__Given data__:
·····
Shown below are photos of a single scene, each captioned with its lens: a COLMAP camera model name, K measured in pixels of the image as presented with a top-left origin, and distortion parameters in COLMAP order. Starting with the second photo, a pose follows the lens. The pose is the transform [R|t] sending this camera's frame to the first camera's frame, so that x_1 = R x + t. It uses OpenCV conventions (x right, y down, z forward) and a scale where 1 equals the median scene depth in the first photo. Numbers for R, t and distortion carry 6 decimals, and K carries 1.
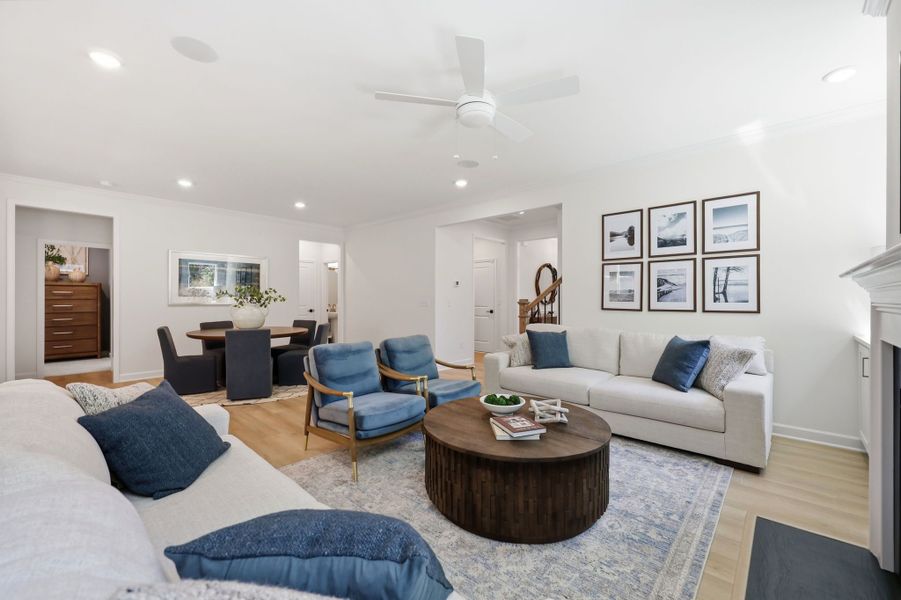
lens RADIAL K [[367.6, 0, 447.4], [0, 367.6, 296.2], [0, 0, 1]] dist [0.001308, 0.000223]
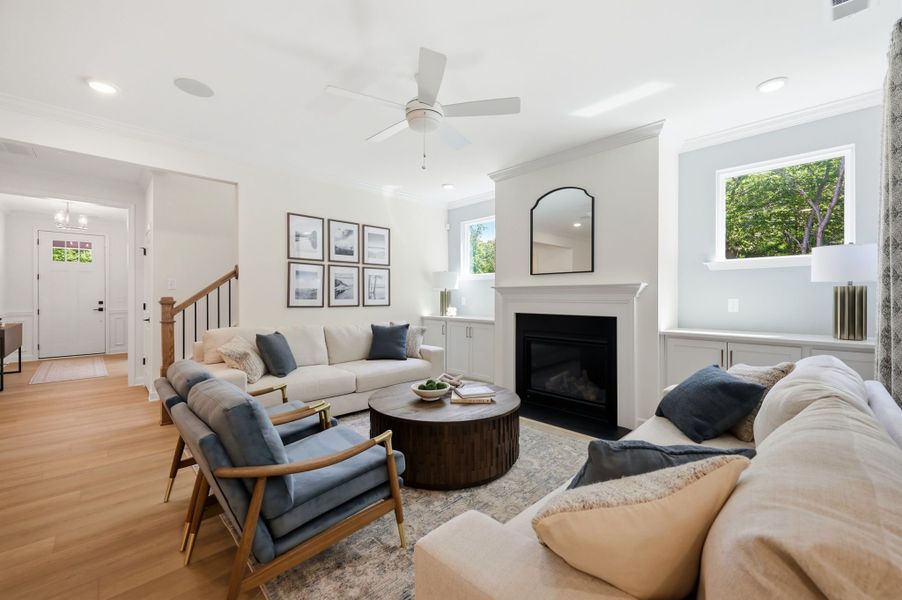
lens RADIAL K [[353.3, 0, 471.6], [0, 353.3, 298.3], [0, 0, 1]] dist [-0.014851, 0.000137]
pose [[0.044001, -0.005196, 0.999018, -0.567293], [-0.008426, 0.999949, 0.005572, 0.002165], [-0.998996, -0.008663, 0.043955, 0.505975]]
·····
__Your assignment__: Take the listing above and restate it word for word, without its pictures.

__Your response__:
Shown below are photos of a single scene, each captioned with its lens: a COLMAP camera model name, K measured in pixels of the image as presented with a top-left origin, and distortion parameters in COLMAP order. Starting with the second photo, a pose follows the lens. The pose is the transform [R|t] sending this camera's frame to the first camera's frame, so that x_1 = R x + t. It uses OpenCV conventions (x right, y down, z forward) and a scale where 1 equals the median scene depth in the first photo. Numbers for R, t and distortion carry 6 decimals, and K carries 1.
lens RADIAL K [[367.6, 0, 447.4], [0, 367.6, 296.2], [0, 0, 1]] dist [0.001308, 0.000223]
lens RADIAL K [[353.3, 0, 471.6], [0, 353.3, 298.3], [0, 0, 1]] dist [-0.014851, 0.000137]
pose [[0.044001, -0.005196, 0.999018, -0.567293], [-0.008426, 0.999949, 0.005572, 0.002165], [-0.998996, -0.008663, 0.043955, 0.505975]]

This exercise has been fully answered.